The type of training here is not for merely getting a pump out of the exercise to hit a peak in the muscles although it does feel good but what we're attempting to do here is being to hit the muscles at a certain level of degree where staying in good form reaches it's end and you'll know this when a certain amount of reps become slower to move but can still hit the range of motion needed. Training this way whether with light or heavy weight and low rep/high rep schemes using your mental awareness of how the body feels within a period of an exercise can help you find where you're getting strength and cardio at the same time. If you're a bodybuilder this can apply there as well but this is for mere strength and cardio purposes and knowing the use of good form. Odd Objects can be used for this but because of the unstablizing factor of moving a weight such as a log, heavy rock, keg, barrel; good form won't always play a factor because you may not pick a weight the same exact way as you would a barbell, dumbbell or cable but do believe in the realm of possibilities, it just takes some experimenting to figure out what works for you.

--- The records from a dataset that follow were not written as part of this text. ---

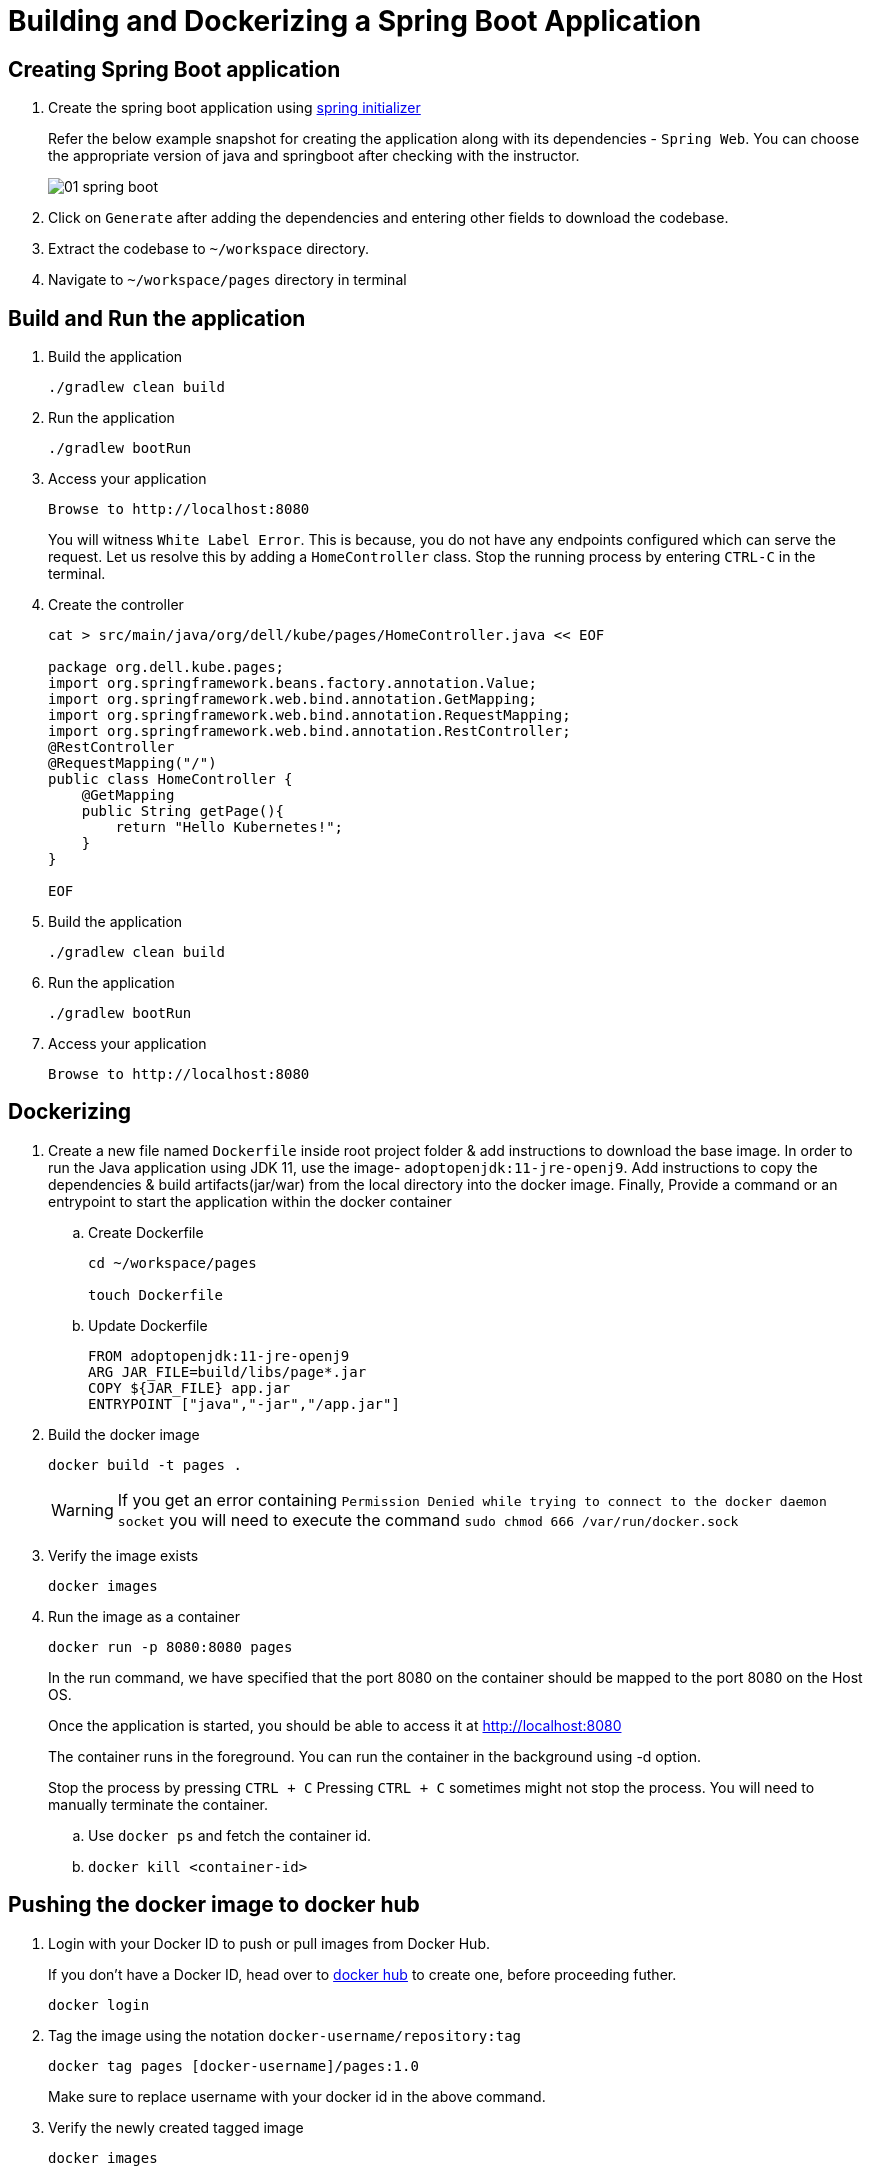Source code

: = Building and Dockerizing a Spring Boot Application
:stylesheet: boot-flatly.css
:nofooter:
:data-uri:

== Creating  Spring Boot application


. Create the spring boot application using link:https://start.spring.io[spring initializer, window="_blank"]
 

+
Refer the below example snapshot for creating the application along with its  dependencies - `Spring Web`. You can choose the appropriate version of java and springboot after checking with the instructor.

+

image::01-spring-boot.png[] 

+

. Click on `Generate` after adding the dependencies and entering other fields to download the codebase. 

. Extract the codebase to `~/workspace` directory.

. Navigate to `~/workspace/pages` directory in terminal

== Build and Run the application

. Build the application

+
[source,java]
---------------
./gradlew clean build
---------------

. Run the application

+
[source,java]
---------------
./gradlew bootRun
---------------

. Access your application

+
[source,java]
---------------
Browse to http://localhost:8080
---------------

+

You will witness `White Label Error`. This is because, you do not have any endpoints configured which can serve the request. Let us resolve this by adding a `HomeController` class. Stop the running process by entering `CTRL-C` in the terminal. 

. Create the controller

+
[source,java]
---------------
cat > src/main/java/org/dell/kube/pages/HomeController.java << EOF

package org.dell.kube.pages;
import org.springframework.beans.factory.annotation.Value;
import org.springframework.web.bind.annotation.GetMapping;
import org.springframework.web.bind.annotation.RequestMapping;
import org.springframework.web.bind.annotation.RestController;
@RestController
@RequestMapping("/")
public class HomeController {
    @GetMapping
    public String getPage(){
        return "Hello Kubernetes!";
    }
}

EOF
---------------

. Build the application

+ 
[source,java]
---------------------------------------------------------------------
./gradlew clean build
---------------------------------------------------------------------

. Run the application

+ 
[source,java]
---------------------------------------------------------------------
./gradlew bootRun
---------------------------------------------------------------------

. Access your application

+
[source,java]
---------------------------------------------------------------------
Browse to http://localhost:8080
---------------------------------------------------------------------


== Dockerizing

. Create a new file named `Dockerfile` inside root project folder & add instructions to download the base image.
In order to run the Java application using JDK 11, use the image- `adoptopenjdk:11-jre-openj9`.
Add instructions to copy the dependencies & build artifacts(jar/war) from the local directory into the docker image.
Finally, Provide a command or an entrypoint to start the application within the docker container

+
.. Create Dockerfile

+

[source, java]
---------------
cd ~/workspace/pages

touch Dockerfile
---------------

+

.. Update Dockerfile

+

[source, java]
---------------
FROM adoptopenjdk:11-jre-openj9
ARG JAR_FILE=build/libs/page*.jar
COPY ${JAR_FILE} app.jar
ENTRYPOINT ["java","-jar","/app.jar"]
---------------

+

. Build the docker image

+
[source,java]
---------------------------------------------------------------------
docker build -t pages .
---------------------------------------------------------------------

+

WARNING: If you get an error containing `Permission Denied while trying to connect to the docker daemon socket` you will need to execute the command
`sudo chmod 666 /var/run/docker.sock`

. Verify the image exists

+

[source,java]
---------------------------------------------------------------------
docker images
---------------------------------------------------------------------

. Run the image as a container
+

[source,java]
---------------------------------------------------------------------
docker run -p 8080:8080 pages
---------------------------------------------------------------------

+
In the run command, we have specified that the port 8080 on the container should be mapped to the port 8080 on the Host OS.
+
Once the application is started, you should be able to access it at link:http://localhost:8080["http://localhost:8080", window="_blank"]
+
The container runs in the foreground. You can run the  container in the background using -d option.
+
Stop the process by pressing `CTRL + C`
Pressing `CTRL + C` sometimes might not stop the process. You will need to manually terminate the container.

.. Use `docker ps` and fetch the container id.
.. `docker kill <container-id>`

== Pushing the docker image to docker hub

. Login with your Docker ID to push or pull images from Docker Hub.

+
If you don't have a Docker ID, head over to
link:https://hub.docker.com["docker hub", window="_blank"] to create one, before proceeding futher.

+
[source,java]
----------------
docker login
----------------

. Tag the image using the notation `docker-username/repository:tag`

+
[source,java]
-------------
docker tag pages [docker-username]/pages:1.0
-------------
Make sure to replace username with your docker id in the above command.


. Verify the newly created tagged image
+
[source,java]
---------------
docker images
---------------

. Push the image to docker hub

+
[source,java]
--------------
docker push [docker-username]/pages:1.0
--------------

. Pull the image from docker hub and test it on local machine. Stop the process after you test it.

+
[source,java]
---------------------------------------------------------------------
docker run -p 8080:8080 [docker-username]/pages:1.0

---------------------------------------------------------------------

== Setting up the codebase


. Create a repository called `pages` in your GitHub account. You will need to initialize the local codebase as a git repo & add your remote repository url prior to executing any commits on it

+
[source,java]
---------------------------------------------------------------------
git init
git remote add origin https://github.com/[your-github-user-name]/pages.git
---------------------------------------------------------------------

. Commit code to your github repository

+
[source,java]
---------------------------------------------------------------------
git add .
git config --global user.name "your-team-name"
git config --global user.email "your-git-email-address"
git commit -m "Spring Boot - Lab 1"
git push -u origin master
---------------------------------------------------------------------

The results of this is amazing and as I experiment more with this theory I'll let you know more of the results but as I theorize it, I do believe you can gain great strength from doing this and the recovery factor is being utilized in a different way. Don't do this every day but maybe 3x a week at best because you want to get the best recovery possible and letting the muscles repair themselves at a good rate. I recommend with all types of training is to take a cold shower after a workout to help the muscles speed up the process and exhilarating your metabolism and hormone levels and let the repairing go faster in a natural way. Experiment with this and let me know how it goes. Listen to your body and never go to the point where either you're using bad form or can't move the muscles needed otherwise you're fatiguing beyond what I'm telling you here. Also you don't need to do a ton of exercises, no more than 10-12 is needed because you want to focus on the exercises and using as many muscles as possible in one exercise. This is nearly like Dinosaur Training, using the basic exercises and hitting them hard with peaking at a level of fatigue that won't be painful or prone to injury.